8. The kit of claim 7 wherein the igniter comprises a primer cap.

9. The kit of claim 7 wherein the igniter comprises an electrically actuable squib.

10. A pyrotechnic materials package comprising:

a preformed cup of generally cylindrical configuration, open at the top and closed at the bottom, and having a radially outwardly projecting lip extending about the open end;

an amount of pyrotechnic materials within said cup sufficient to fill the cup to a predetermined bulk density of material when the cup is closed;

a disc-like cover hermetically sealed to the cup by joining the outer periphery of the cover to the cup lip;

a generally cylindrical casing being open at one end and closed at the other, said casing containing the cup in close proximity to the inner wall of the casing with the lip of the cup being constrained adjacent the open end of the casing to retain the cup in position within the casing;

a plug inserted in the open end of the casing, bearing against the cover and crimping the lip of the cup and outer periphery of the cover between the periphery of the plug and the adjacent inner wall of the casing;

means in the closed end of the casing defining an opening for receiving an igniter; and

an igniter fixedly positioned in said opening, the casing being sufficiently longer than the cup to position the igniter adjacent to but spaced from the bottom of the cup.

11. The device of claim 10 wherein the cup is of thin deformable material and the casing and plug are of relatively rigid material suitable for protecting the cup and cover against impact or rupture.

12. The device of claim 11 wherein the materials of the cup and cover are polyester film.
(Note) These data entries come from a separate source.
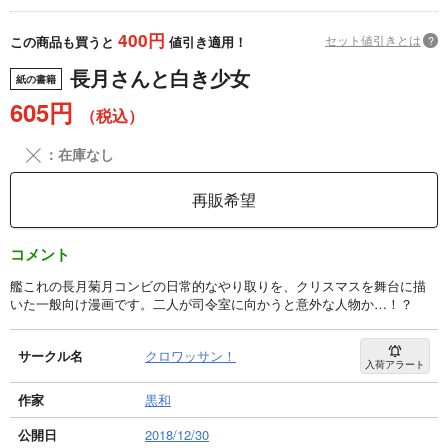
400円
セット値引きとは
?
この商品も買うと
値引き適用！
長月さんと白き少女
紙の書籍
605円
（税込）
╳
：在庫なし
再販希望
コメント
艦これの長月菊月コンビの日常的なやり取りを、クリスマスを舞台に描
いた一般向け漫画です。二人が司令室に向かうと意外な人物か…！？
サークル名
クロワッサン！
入荷アラート
作家
黒和
公開日
2018/12/30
13. The device of claim 10 wherein the igniter is a primer cap which is ignitable by mechanical impact.

14. The device of claim 10 wherein the igniter is an electrically actuable squib.

15. The device of claim 10 further including a training round in which the package is mounted for use, said training round having a nose portion forward of the device, a rearward portion aft of the device and a mid section in which the device is positioned, the forward and rearward portions having means for retaining the device within the mid section.
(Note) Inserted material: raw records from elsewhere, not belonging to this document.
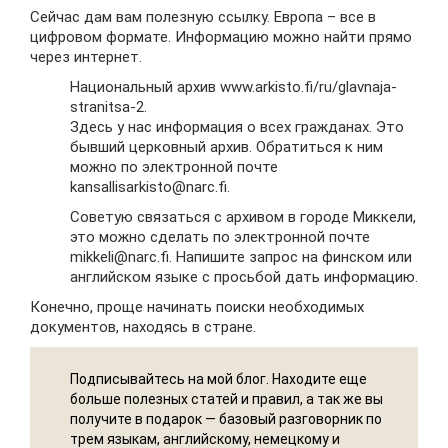
Сейчас дам вам полезную ссылку. Европа – все в
цифровом формате. Информацию можно найти прямо
через интернет.
Национальный архив www.arkisto.fi/ru/glavnaja-
stranitsa-2.
Здесь у нас информация о всех гражданах. Это
бывший церковный архив. Обратиться к ним
можно по электронной почте
kansallisarkisto@narc.fi.
Советую связаться с архивом в городе Миккели,
это можно сделать по электронной почте
mikkeli@narc.fi. Напишите запрос на финском или
английском языке с просьбой дать информацию.
Конечно, проще начинать поиски необходимых
документов, находясь в стране.
Подписывайтесь на мой блог. Находите еще
больше полезных статей и правил, а так же вы
получите в подарок — базовый разговорник по
трем языкам, английскому, немецкому и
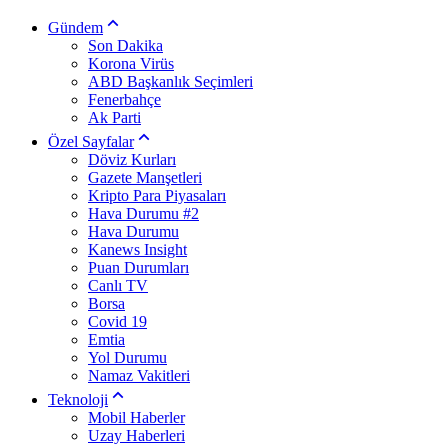
Gündem
Son Dakika
Korona Virüs
ABD Başkanlık Seçimleri
Fenerbahçe
Ak Parti
Özel Sayfalar
Döviz Kurları
Gazete Manşetleri
Kripto Para Piyasaları
Hava Durumu #2
Hava Durumu
Kanews Insight
Puan Durumları
Canlı TV
Borsa
Covid 19
Emtia
Yol Durumu
Namaz Vakitleri
Teknoloji
Mobil Haberler
Uzay Haberleri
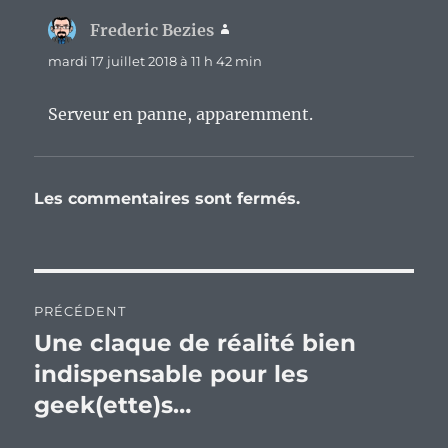
Frederic Bezies
dit :
mardi 17 juillet 2018 à 11 h 42 min
Serveur en panne, apparemment.
Les commentaires sont fermés.
Navigation
PRÉCÉDENT
de
Une claque de réalité bien
Publication
précédente :
indispensable pour les
l’article
geek(ette)s…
16. The method of fabricating a pyrotechnic materials package comprising the steps of:

selecting a preformed cup of generally cylindrical configuration, open at the top and closed at the bottom, and having a radially outwardly projecting lip about the open end;

filling the cup with a predetermined charge of pyrotechnic material to develop a selected bulk density of contents when the package is closed;

selecting a thin plastic cover and hermetically sealing the cup by attachment of the periphery of the cover to the lip of the cup;

placing the sealed cover and cup with contents into a generally cylindrical casing configured and dimensioned, relative to the cup, to support the cup therein;

pushing the cup into the casing by means of a plug dimensioned to crimp the outwardly projecting lip of the cup and periphery of the cover between the periphery of the plug and the inner wall of the casing;

trimming those portions of the lip and cover which protrude from the closed plug and casing assembly; and

mounting an igniter in the bottom of the casing in position to fire the pyrotechnic materials contents upon actuation of the igniter.

17. The method of claim 16 further including placing the assembled pyrotechnic materials package at a selected position within a projectile and applying means for retaining the package in said position.